本文抜粋:
Rauber Kopsch Band2. 219   

月経が初めて現われたときが性的に成熟したことを示すのである.ドイツではだいたい14才,もっと暖かい国では8才~12才においてすでに現われる.寒い地方では多くは18~20才で初めて現われる.(日本人で月経が初めておこるのは13才1ヵ月~15才5ヵ月,平均14才3ヵ月である(石塚清江・東京女医学会雑誌4巻,1934).)月経は更年期Wechseijahre(Klimakterium)をもって終るのであるが,これは45才~50才である.

 月経周期を次の各期に分けている.1. 月経期Menstruation(第1~4日目),2. 月経後期Postmenstruum(第5~12日目),3. 中間期Intervall(第12~17日目),4. 月経前期Praemenstruum(第17~28日目).これらの各期に応じて子宮の粘膜は一定の特徴ある変化を示している.月経の直後には粘膜は薄い.月経後期には卵胞ホルモンの影響を受けて粘膜は正常の厚さにかえり,中間期のあいだはその厚さを保っている.月経前期は主に黄体ホルモンの作用する時期で粘膜はだんだん厚くなり,5倍ないし8倍(10mmまで)になる.伺時に腺も長くなり,その走り方も独特なうねりをしており,上皮も丈の高い円柱形となる.粘膜は血液を豊富に受け入れ,月経前期の終りに近づくと多少とも強い出血が組織のなかにおこる.

抽出記録:

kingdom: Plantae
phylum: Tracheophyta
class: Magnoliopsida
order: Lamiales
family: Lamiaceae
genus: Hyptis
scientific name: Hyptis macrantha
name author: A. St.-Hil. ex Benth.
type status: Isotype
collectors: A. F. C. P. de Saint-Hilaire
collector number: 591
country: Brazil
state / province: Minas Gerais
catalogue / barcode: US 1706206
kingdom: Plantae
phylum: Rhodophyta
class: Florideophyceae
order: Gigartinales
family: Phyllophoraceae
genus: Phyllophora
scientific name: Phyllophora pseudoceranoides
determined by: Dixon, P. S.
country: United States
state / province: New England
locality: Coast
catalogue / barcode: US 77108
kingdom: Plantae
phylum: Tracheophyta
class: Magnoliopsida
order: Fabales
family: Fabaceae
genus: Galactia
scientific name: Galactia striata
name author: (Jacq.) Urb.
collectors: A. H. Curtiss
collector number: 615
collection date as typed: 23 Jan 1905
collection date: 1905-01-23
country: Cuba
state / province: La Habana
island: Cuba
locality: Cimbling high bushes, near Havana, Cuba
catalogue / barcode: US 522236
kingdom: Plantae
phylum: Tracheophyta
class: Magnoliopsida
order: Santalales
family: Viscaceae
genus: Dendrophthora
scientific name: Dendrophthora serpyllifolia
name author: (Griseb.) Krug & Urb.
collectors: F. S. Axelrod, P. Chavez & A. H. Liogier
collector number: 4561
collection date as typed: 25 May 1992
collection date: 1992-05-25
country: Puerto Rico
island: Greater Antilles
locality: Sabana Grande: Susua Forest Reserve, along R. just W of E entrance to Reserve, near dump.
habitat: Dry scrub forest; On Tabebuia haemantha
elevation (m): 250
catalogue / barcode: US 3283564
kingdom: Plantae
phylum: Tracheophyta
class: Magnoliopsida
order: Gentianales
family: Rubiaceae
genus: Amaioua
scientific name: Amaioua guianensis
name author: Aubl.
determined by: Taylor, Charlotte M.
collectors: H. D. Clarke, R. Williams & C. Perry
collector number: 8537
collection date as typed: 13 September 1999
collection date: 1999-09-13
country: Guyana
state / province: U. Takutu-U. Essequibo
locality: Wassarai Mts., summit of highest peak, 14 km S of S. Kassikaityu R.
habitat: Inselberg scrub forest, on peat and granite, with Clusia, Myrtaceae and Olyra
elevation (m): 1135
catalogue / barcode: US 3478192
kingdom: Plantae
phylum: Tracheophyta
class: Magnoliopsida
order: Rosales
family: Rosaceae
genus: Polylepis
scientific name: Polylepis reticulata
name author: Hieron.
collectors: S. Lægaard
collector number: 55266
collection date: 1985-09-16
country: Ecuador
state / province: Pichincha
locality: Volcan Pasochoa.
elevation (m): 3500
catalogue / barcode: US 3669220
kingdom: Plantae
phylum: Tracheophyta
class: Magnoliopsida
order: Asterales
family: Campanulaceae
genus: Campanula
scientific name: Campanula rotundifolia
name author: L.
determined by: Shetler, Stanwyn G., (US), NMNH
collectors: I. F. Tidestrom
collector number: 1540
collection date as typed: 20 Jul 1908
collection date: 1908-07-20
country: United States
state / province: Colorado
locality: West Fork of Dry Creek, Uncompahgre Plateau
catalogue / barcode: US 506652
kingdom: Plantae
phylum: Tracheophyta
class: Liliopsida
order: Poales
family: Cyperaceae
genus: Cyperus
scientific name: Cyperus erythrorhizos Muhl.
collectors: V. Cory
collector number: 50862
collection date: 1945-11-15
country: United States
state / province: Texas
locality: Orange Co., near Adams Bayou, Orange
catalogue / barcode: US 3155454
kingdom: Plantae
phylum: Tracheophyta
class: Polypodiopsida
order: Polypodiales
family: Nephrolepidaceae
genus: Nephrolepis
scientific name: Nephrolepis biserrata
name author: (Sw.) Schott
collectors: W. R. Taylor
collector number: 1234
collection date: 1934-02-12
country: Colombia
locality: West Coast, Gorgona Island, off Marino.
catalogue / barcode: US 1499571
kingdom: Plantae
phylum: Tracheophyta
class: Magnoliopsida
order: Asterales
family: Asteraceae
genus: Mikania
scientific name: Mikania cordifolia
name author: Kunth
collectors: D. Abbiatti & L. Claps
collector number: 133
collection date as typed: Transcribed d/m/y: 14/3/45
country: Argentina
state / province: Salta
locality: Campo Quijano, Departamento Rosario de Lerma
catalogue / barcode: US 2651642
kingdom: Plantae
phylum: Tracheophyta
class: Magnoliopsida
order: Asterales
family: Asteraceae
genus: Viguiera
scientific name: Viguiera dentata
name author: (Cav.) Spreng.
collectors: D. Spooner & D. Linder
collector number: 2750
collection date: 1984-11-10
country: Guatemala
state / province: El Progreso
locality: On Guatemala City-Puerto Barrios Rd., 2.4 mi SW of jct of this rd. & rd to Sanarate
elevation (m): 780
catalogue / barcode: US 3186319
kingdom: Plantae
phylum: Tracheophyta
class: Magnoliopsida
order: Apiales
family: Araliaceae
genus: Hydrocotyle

課題 1: 月経に関する本文のうち、「Rauber Kopsch Band2.」を含む語句で始まり「これは45才~50才である.」で終わる部分を、そのまま書き写しなさい。
課題 2: 月経に関する本文によると、日本人で月経が初めておこる年齢の平均は何才何ヵ月か。

解答 1:
Rauber Kopsch Band2. 219   

月経が初めて現われたときが性的に成熟したことを示すのである.ドイツではだいたい14才,もっと暖かい国では8才~12才においてすでに現われる.寒い地方では多くは18~20才で初めて現われる.(日本人で月経が初めておこるのは13才1ヵ月~15才5ヵ月,平均14才3ヵ月である(石塚清江・東京女医学会雑誌4巻,1934).)月経は更年期Wechseijahre(Klimakterium)をもって終るのであるが,これは45才~50才である.

解答 2: 平均14才3ヵ月である。